Convert the rows, from the start of the rows through the line that contains "высказал всё, что хотел бы услыш", into a Markdown table with the columns No. and Line, giving each line its number and leaving out blank lines.

..........

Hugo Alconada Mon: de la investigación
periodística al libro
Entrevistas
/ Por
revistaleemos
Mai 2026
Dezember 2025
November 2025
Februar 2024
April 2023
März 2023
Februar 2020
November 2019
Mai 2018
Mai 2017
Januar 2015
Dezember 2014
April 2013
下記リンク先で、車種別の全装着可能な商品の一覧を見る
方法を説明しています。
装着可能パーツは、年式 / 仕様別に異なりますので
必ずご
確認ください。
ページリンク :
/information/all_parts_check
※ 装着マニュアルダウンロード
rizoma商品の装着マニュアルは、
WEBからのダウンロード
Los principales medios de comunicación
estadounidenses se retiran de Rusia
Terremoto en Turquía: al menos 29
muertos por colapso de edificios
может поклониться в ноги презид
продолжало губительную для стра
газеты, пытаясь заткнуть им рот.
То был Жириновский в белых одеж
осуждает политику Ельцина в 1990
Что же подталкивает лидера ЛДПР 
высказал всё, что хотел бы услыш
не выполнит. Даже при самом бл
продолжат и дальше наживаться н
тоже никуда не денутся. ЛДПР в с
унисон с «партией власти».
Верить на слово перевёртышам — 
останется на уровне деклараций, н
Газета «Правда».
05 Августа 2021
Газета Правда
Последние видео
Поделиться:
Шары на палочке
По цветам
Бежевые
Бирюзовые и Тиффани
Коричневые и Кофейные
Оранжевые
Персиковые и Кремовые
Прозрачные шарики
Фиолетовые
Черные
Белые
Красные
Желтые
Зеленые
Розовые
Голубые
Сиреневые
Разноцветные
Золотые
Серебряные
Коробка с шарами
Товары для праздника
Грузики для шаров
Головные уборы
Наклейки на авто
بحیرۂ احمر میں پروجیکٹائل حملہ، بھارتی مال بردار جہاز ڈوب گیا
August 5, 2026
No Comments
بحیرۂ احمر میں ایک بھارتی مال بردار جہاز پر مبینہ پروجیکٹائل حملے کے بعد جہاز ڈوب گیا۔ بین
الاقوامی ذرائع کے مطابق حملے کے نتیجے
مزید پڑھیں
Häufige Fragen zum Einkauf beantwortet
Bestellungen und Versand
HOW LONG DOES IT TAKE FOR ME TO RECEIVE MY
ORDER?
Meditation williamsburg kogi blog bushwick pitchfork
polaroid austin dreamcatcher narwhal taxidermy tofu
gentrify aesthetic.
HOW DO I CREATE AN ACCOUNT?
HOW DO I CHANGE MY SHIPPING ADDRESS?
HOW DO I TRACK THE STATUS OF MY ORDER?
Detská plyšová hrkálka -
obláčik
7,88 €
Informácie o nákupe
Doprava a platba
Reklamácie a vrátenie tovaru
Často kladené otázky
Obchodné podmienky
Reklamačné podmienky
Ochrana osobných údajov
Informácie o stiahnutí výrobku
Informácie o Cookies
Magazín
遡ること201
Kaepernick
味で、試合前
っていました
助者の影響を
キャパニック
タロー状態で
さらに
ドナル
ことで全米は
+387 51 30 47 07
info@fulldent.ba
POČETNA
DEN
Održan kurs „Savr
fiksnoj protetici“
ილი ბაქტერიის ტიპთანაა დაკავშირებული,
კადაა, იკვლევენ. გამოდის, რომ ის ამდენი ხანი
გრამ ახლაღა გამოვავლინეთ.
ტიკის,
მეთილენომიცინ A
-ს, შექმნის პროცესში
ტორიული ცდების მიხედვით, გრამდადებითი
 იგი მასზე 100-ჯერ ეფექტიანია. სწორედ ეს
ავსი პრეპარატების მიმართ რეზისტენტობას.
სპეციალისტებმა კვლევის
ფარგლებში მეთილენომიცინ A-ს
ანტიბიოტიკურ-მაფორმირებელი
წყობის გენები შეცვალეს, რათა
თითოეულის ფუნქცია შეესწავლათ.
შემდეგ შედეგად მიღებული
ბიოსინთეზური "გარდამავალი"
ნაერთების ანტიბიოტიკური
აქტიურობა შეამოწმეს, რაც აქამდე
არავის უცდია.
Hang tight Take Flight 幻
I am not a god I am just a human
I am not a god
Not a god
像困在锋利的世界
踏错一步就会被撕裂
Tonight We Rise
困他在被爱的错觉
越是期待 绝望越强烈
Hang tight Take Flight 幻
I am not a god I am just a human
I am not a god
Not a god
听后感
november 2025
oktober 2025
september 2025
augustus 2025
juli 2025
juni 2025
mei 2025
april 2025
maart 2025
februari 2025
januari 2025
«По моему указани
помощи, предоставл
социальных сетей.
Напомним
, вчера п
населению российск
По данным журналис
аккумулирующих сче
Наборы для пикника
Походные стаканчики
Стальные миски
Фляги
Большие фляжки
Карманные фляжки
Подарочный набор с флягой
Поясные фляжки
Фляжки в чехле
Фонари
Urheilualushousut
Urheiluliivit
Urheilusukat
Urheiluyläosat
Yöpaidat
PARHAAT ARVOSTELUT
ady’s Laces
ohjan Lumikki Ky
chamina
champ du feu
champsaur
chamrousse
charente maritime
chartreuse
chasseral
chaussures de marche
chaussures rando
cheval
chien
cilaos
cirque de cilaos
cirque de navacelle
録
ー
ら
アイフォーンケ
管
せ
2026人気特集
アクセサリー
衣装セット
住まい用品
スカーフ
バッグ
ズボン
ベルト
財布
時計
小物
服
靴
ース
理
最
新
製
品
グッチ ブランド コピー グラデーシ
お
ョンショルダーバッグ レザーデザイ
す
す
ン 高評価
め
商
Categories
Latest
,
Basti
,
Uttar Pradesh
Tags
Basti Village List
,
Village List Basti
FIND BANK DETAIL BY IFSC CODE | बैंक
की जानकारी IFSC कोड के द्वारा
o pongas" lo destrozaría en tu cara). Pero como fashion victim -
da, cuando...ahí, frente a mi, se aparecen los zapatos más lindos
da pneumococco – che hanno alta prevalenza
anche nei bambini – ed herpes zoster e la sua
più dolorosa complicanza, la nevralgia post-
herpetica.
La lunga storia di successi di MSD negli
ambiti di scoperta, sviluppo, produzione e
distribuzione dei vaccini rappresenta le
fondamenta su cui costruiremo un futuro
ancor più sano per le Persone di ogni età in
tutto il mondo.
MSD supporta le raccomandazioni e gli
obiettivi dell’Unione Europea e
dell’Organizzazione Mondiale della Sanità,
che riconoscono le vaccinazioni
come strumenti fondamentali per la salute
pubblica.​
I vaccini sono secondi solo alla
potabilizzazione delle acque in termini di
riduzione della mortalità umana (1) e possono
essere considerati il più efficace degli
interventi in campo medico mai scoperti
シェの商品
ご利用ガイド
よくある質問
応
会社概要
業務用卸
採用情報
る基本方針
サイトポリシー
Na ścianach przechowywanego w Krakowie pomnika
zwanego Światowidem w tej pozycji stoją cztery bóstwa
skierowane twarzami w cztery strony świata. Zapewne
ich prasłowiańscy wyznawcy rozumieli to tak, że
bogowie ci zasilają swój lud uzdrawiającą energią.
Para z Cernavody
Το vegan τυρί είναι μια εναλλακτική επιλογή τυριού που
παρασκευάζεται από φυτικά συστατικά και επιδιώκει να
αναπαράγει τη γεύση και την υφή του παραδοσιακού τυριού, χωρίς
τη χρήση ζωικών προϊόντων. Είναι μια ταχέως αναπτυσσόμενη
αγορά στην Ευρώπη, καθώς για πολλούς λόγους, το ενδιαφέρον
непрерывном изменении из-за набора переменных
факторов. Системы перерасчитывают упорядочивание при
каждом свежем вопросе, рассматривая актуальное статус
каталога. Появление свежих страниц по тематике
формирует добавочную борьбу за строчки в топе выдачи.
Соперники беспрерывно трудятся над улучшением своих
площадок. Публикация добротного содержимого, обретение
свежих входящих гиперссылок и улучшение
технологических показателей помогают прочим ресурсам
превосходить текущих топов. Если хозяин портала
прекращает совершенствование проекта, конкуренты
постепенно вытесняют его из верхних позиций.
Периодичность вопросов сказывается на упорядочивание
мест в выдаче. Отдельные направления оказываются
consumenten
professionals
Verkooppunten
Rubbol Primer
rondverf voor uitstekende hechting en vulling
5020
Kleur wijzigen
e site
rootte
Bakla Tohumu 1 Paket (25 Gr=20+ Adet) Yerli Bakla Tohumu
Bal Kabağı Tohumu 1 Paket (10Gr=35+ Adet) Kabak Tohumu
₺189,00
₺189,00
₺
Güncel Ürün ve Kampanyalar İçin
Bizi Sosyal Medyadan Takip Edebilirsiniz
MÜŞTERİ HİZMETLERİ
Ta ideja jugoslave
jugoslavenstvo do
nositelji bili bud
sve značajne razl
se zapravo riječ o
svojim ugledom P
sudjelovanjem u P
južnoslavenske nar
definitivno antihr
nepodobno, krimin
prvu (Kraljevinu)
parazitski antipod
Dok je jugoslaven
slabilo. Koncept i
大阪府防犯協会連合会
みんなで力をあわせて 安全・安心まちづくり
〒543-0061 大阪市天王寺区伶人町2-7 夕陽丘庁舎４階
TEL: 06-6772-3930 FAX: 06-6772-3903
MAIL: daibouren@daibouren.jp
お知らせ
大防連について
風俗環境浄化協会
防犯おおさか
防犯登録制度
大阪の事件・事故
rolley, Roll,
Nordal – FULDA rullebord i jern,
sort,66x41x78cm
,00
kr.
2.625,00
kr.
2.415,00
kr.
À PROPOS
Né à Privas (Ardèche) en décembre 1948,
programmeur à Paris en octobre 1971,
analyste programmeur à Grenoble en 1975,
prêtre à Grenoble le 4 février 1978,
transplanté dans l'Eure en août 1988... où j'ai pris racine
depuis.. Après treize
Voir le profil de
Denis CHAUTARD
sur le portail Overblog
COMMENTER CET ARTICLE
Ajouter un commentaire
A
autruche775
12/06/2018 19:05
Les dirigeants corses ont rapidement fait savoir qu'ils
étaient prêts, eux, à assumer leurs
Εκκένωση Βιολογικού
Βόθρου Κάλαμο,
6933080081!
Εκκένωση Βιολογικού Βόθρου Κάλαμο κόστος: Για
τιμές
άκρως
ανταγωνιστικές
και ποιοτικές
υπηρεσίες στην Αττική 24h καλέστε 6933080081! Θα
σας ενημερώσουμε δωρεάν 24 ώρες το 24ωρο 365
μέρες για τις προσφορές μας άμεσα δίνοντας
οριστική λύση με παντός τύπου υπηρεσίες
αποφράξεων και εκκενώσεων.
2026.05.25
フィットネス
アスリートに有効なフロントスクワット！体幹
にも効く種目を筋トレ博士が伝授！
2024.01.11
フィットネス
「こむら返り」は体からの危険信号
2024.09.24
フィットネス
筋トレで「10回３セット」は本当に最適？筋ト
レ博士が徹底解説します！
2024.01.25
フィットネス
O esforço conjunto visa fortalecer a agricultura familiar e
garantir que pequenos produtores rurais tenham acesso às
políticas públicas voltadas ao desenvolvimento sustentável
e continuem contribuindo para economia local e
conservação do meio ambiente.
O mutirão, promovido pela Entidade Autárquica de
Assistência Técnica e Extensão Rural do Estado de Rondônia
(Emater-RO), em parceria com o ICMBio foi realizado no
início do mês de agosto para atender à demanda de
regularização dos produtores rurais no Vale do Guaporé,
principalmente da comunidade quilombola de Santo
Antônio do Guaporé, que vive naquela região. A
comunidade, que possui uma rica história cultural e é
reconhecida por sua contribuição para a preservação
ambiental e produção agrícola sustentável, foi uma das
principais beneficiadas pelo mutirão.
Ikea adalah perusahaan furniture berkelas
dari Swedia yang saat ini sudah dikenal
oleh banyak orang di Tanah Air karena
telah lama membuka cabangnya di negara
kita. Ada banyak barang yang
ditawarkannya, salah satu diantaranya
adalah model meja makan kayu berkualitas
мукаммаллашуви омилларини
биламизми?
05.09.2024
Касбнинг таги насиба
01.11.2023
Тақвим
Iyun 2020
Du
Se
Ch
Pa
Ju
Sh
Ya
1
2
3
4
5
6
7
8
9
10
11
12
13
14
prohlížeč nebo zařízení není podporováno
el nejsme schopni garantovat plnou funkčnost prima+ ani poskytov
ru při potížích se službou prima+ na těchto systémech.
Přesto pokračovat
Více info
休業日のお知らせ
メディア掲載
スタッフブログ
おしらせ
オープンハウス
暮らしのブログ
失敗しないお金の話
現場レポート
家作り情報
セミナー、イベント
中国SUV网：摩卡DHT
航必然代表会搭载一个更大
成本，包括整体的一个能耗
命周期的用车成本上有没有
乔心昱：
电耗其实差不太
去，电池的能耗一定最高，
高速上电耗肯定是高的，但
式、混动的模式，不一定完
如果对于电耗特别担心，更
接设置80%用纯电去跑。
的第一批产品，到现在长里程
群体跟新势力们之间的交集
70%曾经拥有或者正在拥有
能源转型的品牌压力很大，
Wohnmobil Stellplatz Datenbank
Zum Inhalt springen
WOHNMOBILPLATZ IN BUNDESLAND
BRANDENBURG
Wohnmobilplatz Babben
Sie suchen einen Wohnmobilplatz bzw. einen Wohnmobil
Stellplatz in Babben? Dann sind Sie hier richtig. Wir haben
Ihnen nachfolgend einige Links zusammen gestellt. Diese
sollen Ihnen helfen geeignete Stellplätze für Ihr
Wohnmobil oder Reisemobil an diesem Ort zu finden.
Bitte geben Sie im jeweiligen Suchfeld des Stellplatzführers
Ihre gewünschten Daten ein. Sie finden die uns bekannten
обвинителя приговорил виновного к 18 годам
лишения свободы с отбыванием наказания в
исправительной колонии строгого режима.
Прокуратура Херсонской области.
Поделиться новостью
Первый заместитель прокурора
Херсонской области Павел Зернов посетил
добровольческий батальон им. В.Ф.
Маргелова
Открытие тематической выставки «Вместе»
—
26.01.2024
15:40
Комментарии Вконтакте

..........

• [REPLY]
| No. | Line |
|---|---|
| 1 | Hugo Alconada Mon: de la investigación |
| 2 | periodística al libro |
| 3 | Entrevistas |
| 4 | / Por |
| 5 | revistaleemos |
| 6 | Mai 2026 |
| 7 | Dezember 2025 |
| 8 | November 2025 |
| 9 | Februar 2024 |
| 10 | April 2023 |
| 11 | März 2023 |
| 12 | Februar 2020 |
| 13 | November 2019 |
| 14 | Mai 2018 |
| 15 | Mai 2017 |
| 16 | Januar 2015 |
| 17 | Dezember 2014 |
| 18 | April 2013 |
| 19 | 下記リンク先で、車種別の全装着可能な商品の一覧を見る |
| 20 | 方法を説明しています。 |
| 21 | 装着可能パーツは、年式 / 仕様別に異なりますので |
| 22 | 必ずご |
| 23 | 確認ください。 |
| 24 | ページリンク : |
| 25 | /information/all_parts_check |
| 26 | ※ 装着マニュアルダウンロード |
| 27 | rizoma商品の装着マニュアルは、 |
| 28 | WEBからのダウンロード |
| 29 | Los principales medios de comunicación |
| 30 | estadounidenses se retiran de Rusia |
| 31 | Terremoto en Turquía: al menos 29 |
| 32 | muertos por colapso de edificios |
| 33 | может поклониться в ноги презид |
| 34 | продолжало губительную для стра |
| 35 | газеты, пытаясь заткнуть им рот. |
| 36 | То был Жириновский в белых одеж |
| 37 | осуждает политику Ельцина в 1990 |
| 38 | Что же подталкивает лидера ЛДПР  |
| 39 | высказал всё, что хотел бы услыш |